Collected data entries

+++++

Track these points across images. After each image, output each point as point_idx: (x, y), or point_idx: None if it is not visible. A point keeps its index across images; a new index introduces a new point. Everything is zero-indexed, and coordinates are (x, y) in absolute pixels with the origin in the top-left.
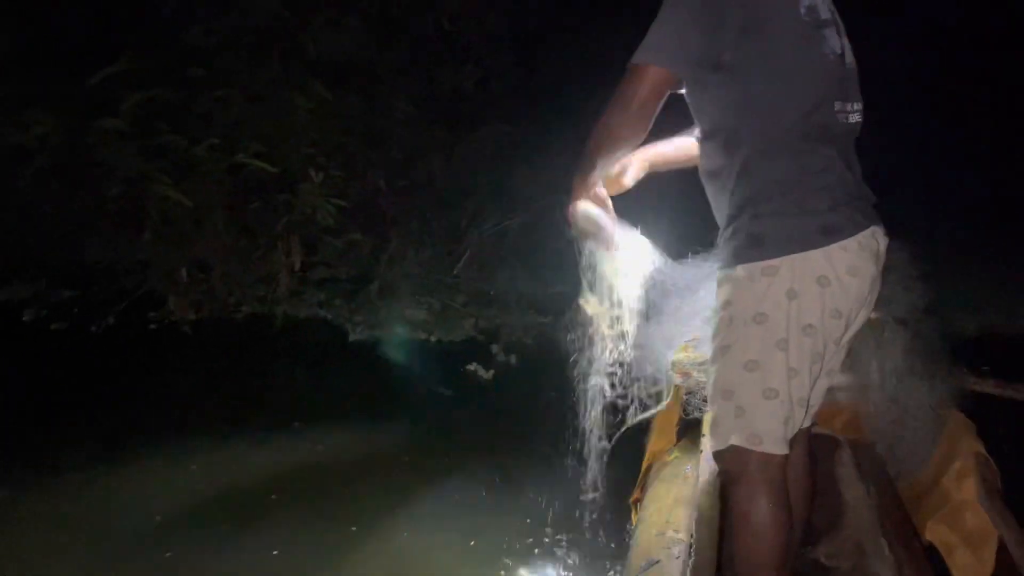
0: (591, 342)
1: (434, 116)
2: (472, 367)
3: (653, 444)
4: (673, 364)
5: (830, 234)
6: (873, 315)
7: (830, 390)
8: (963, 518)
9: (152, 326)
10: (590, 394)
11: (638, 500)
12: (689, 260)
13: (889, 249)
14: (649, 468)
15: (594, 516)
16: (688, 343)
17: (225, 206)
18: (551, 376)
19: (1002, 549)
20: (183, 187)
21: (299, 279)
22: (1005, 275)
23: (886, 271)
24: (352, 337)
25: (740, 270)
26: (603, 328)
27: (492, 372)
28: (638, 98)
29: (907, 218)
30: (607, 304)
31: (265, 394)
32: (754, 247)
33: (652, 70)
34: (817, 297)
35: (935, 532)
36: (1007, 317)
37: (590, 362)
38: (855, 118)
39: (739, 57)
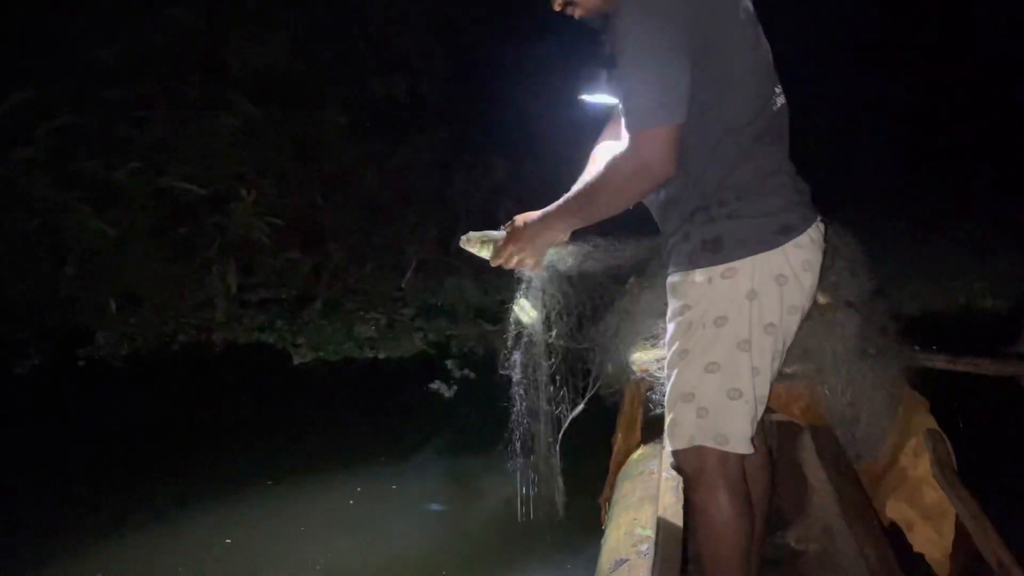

+++++

Task goal = Set down the data above word for word, leaving every picture out.

Response area =
Track these points across images. After each image, output each point as point_idx: (x, y), or point_idx: None if it is not visible. A point keeps its index across images; a new index introduces a new point. Everything is zero-indexed, and coordinates are (x, y) in absolute pixels with the origin in the top-left.
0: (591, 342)
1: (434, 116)
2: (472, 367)
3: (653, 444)
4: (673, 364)
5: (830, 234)
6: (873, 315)
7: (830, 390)
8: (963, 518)
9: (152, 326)
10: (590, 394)
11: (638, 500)
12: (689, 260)
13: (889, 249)
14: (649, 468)
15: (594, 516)
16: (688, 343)
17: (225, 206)
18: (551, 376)
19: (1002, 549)
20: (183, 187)
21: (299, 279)
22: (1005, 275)
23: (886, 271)
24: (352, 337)
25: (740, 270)
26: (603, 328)
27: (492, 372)
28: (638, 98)
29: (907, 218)
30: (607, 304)
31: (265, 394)
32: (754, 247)
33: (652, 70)
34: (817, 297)
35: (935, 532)
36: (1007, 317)
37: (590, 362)
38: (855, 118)
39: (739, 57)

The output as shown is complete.